• **Problem to work on**
Turn the stretch of data from the line containing "scientific name: Juncus" through the line containing "common name: sveden sodporesvamp" into a JSON list of strings, one string per line, with blank lines dropped. Include only those lines.

++++++++++++++++++++

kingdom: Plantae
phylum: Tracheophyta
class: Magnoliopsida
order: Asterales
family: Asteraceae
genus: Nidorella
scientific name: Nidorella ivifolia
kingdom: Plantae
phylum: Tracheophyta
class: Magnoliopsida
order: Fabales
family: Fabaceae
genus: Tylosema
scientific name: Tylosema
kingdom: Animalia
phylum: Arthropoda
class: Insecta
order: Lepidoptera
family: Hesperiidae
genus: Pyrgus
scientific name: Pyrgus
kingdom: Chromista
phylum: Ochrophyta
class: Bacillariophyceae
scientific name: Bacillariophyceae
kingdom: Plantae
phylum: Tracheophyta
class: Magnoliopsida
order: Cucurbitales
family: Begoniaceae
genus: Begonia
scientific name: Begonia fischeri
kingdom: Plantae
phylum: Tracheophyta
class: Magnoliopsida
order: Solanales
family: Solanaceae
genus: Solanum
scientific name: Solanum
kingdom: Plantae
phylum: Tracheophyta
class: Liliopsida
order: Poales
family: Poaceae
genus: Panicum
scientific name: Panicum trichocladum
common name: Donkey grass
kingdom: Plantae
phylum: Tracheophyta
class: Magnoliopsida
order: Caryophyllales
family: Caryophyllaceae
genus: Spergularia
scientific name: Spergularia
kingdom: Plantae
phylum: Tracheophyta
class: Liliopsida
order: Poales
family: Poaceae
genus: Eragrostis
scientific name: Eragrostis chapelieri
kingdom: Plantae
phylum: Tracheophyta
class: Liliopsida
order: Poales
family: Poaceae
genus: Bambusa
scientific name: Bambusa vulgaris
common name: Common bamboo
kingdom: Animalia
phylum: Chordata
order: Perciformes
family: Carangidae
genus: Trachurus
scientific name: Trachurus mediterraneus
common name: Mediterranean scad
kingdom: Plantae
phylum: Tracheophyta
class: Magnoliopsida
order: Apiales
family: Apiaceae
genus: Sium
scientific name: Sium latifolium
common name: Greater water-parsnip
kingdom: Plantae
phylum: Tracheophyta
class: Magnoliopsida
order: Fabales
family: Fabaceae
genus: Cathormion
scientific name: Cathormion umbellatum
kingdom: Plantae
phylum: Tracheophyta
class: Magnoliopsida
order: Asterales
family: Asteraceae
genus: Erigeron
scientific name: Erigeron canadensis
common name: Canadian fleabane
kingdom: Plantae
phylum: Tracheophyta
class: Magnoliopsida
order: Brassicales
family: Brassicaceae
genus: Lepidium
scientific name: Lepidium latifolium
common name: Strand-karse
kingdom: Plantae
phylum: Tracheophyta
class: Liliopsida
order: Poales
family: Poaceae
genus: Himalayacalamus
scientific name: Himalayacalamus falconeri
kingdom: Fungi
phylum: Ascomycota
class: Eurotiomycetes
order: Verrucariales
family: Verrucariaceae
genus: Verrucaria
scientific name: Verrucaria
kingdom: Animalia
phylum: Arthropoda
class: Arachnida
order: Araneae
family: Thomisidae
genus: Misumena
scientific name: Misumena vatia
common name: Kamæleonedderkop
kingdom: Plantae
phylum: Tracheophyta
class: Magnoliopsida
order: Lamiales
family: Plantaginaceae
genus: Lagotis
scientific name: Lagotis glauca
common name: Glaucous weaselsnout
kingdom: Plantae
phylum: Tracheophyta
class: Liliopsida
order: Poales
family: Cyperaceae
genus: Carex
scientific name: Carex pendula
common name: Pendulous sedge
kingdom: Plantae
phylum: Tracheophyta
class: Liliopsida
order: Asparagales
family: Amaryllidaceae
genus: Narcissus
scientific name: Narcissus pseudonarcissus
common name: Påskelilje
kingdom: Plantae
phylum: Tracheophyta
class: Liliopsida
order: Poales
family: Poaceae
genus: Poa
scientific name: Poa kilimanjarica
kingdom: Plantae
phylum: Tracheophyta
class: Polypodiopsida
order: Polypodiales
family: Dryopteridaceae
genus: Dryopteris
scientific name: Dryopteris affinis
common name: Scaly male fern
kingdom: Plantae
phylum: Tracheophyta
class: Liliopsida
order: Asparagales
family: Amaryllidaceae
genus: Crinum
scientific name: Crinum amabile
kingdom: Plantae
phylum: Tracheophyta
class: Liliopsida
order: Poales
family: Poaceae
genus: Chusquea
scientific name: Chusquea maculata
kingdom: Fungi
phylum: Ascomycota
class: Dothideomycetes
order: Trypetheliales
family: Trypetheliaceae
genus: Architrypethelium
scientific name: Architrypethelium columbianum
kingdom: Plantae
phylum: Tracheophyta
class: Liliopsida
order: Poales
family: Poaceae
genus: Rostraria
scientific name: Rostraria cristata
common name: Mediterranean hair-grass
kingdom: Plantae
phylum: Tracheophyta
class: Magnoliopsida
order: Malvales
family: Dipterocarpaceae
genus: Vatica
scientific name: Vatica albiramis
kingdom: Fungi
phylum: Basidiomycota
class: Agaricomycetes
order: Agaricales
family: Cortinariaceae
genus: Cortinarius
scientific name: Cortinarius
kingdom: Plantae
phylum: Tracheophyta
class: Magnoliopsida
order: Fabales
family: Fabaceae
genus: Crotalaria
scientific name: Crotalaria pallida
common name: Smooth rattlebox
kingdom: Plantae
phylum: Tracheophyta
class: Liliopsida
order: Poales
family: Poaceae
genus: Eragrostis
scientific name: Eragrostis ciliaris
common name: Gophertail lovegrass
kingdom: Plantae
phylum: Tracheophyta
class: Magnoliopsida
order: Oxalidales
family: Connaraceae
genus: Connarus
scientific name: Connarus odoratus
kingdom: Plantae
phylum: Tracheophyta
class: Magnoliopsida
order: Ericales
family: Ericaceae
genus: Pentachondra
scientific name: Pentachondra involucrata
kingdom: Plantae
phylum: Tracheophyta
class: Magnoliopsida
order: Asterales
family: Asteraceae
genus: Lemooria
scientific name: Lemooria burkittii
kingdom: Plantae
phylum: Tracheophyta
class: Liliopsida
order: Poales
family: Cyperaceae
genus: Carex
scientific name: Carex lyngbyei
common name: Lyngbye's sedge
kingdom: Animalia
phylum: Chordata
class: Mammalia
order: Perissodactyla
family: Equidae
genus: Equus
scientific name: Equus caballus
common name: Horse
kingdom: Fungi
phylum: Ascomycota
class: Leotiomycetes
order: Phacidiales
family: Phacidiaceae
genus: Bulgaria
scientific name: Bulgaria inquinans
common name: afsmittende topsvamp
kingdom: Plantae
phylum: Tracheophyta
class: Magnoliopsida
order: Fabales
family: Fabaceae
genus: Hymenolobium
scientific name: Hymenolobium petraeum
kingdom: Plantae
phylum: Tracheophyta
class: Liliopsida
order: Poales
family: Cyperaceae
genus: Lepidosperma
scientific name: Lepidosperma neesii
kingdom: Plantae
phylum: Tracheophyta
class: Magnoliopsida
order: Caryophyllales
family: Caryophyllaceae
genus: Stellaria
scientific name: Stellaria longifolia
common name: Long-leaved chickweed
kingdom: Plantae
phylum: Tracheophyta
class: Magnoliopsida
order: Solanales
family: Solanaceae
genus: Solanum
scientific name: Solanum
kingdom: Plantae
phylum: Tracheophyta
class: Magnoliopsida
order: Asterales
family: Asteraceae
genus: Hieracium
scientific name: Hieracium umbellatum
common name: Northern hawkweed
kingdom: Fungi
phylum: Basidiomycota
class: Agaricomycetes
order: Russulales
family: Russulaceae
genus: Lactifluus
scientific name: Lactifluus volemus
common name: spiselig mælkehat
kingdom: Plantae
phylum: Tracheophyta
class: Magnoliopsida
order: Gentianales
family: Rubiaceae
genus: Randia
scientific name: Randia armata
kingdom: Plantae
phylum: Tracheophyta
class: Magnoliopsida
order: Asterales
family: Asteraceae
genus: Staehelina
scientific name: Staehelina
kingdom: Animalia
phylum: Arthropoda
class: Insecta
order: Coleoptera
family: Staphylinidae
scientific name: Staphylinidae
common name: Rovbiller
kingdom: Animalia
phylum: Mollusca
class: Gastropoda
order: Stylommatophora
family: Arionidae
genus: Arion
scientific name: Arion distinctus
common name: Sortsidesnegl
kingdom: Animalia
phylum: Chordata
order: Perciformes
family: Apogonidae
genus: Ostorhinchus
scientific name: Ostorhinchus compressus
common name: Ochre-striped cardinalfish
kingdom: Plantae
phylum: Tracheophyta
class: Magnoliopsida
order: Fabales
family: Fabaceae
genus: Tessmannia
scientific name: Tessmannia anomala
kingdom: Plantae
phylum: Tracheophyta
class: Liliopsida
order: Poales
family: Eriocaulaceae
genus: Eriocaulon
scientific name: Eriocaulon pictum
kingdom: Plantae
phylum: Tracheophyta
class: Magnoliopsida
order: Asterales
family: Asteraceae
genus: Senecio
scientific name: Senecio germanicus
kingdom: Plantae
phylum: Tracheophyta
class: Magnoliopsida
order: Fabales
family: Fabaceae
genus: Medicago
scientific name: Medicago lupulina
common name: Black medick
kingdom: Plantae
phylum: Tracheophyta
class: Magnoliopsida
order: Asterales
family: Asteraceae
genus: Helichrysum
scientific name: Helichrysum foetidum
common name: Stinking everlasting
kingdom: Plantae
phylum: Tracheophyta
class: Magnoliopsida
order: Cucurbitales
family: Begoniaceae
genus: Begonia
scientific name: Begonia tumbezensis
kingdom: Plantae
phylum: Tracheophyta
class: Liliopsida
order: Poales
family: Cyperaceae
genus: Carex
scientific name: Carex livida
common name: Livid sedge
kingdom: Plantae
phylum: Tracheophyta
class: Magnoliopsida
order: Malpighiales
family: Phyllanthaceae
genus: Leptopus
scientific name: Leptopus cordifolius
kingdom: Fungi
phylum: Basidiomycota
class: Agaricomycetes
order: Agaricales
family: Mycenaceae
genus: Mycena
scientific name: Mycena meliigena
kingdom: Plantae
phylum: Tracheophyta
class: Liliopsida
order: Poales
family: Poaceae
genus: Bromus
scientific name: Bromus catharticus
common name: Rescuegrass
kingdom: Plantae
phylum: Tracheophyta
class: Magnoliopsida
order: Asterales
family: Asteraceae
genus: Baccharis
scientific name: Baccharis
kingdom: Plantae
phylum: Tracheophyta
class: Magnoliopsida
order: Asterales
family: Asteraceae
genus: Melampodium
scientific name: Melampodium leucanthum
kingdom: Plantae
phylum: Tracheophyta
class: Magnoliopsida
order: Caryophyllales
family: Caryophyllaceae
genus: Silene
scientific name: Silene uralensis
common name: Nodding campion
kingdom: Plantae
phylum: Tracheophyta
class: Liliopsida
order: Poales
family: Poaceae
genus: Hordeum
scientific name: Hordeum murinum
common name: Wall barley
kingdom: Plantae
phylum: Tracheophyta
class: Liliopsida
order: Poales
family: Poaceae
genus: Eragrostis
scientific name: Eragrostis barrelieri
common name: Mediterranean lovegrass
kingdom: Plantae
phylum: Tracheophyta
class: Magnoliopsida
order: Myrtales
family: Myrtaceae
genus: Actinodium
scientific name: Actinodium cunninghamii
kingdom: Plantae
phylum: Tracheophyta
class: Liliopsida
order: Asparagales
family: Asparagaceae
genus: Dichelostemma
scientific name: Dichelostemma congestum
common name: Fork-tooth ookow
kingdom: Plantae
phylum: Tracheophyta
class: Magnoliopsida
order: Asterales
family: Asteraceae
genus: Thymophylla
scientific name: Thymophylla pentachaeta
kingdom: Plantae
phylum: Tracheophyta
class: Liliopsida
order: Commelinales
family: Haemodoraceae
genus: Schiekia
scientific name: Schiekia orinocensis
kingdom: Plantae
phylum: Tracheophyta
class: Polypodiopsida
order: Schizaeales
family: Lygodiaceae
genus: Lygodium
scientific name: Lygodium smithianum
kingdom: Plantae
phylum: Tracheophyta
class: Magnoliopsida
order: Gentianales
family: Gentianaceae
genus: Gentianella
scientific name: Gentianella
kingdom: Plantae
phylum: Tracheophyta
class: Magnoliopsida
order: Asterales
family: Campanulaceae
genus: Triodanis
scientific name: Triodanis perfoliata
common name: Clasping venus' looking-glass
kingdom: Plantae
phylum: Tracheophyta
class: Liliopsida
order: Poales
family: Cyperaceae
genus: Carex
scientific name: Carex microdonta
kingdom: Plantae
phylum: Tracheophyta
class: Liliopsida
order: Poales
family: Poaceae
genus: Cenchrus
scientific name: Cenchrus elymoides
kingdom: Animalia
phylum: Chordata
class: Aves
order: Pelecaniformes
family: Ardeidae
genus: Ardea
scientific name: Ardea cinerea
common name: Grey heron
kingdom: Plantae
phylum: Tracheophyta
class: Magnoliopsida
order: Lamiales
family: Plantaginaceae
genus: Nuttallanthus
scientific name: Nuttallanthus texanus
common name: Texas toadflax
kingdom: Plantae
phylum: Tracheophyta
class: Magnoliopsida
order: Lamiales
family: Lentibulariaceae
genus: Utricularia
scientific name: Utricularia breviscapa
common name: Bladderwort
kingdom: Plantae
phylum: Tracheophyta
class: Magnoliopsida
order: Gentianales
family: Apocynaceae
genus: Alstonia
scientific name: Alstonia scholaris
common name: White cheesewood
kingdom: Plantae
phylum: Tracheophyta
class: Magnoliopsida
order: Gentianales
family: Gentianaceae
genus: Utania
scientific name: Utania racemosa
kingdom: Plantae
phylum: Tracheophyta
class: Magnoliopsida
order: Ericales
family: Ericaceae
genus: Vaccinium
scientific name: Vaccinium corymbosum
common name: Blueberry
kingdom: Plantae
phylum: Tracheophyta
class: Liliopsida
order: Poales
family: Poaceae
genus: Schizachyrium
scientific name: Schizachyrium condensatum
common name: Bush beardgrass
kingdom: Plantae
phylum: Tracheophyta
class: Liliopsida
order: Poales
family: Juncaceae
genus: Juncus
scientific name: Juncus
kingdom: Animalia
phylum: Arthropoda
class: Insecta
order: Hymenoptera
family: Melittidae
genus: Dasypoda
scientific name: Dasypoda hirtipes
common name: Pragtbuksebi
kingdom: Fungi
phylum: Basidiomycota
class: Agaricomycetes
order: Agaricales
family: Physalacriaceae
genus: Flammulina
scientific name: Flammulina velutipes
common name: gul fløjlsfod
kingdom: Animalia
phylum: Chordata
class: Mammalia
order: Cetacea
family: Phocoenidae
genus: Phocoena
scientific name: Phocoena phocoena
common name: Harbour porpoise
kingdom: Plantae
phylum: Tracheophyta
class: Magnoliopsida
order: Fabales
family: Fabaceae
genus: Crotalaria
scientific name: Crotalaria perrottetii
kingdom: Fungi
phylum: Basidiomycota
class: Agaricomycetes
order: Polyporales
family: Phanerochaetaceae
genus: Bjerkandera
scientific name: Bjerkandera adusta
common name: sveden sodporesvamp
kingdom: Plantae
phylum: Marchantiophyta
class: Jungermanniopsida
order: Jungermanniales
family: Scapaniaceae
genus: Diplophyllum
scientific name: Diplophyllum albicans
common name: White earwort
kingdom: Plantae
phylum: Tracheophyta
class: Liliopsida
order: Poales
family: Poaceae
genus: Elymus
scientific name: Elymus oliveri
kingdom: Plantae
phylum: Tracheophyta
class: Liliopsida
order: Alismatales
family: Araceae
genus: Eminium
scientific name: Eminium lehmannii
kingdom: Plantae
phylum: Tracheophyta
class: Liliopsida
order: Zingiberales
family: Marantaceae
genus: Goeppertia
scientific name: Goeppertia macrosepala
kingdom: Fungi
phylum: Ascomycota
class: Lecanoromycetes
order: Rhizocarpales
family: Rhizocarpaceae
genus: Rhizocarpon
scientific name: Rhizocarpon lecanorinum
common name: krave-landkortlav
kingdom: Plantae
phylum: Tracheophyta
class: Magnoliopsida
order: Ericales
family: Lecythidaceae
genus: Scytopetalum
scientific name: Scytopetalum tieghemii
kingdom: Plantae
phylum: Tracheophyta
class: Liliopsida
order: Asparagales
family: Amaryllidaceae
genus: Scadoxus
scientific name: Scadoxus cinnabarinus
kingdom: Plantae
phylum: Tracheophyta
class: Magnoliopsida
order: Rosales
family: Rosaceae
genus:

++++++++++++++++++++

• **The result**
[
  "scientific name: Juncus",
  "kingdom: Animalia",
  "phylum: Arthropoda",
  "class: Insecta",
  "order: Hymenoptera",
  "family: Melittidae",
  "genus: Dasypoda",
  "scientific name: Dasypoda hirtipes",
  "common name: Pragtbuksebi",
  "kingdom: Fungi",
  "phylum: Basidiomycota",
  "class: Agaricomycetes",
  "order: Agaricales",
  "family: Physalacriaceae",
  "genus: Flammulina",
  "scientific name: Flammulina velutipes",
  "common name: gul fløjlsfod",
  "kingdom: Animalia",
  "phylum: Chordata",
  "class: Mammalia",
  "order: Cetacea",
  "family: Phocoenidae",
  "genus: Phocoena",
  "scientific name: Phocoena phocoena",
  "common name: Harbour porpoise",
  "kingdom: Plantae",
  "phylum: Tracheophyta",
  "class: Magnoliopsida",
  "order: Fabales",
  "family: Fabaceae",
  "genus: Crotalaria",
  "scientific name: Crotalaria perrottetii",
  "kingdom: Fungi",
  "phylum: Basidiomycota",
  "class: Agaricomycetes",
  "order: Polyporales",
  "family: Phanerochaetaceae",
  "genus: Bjerkandera",
  "scientific name: Bjerkandera adusta",
  "common name: sveden sodporesvamp"
]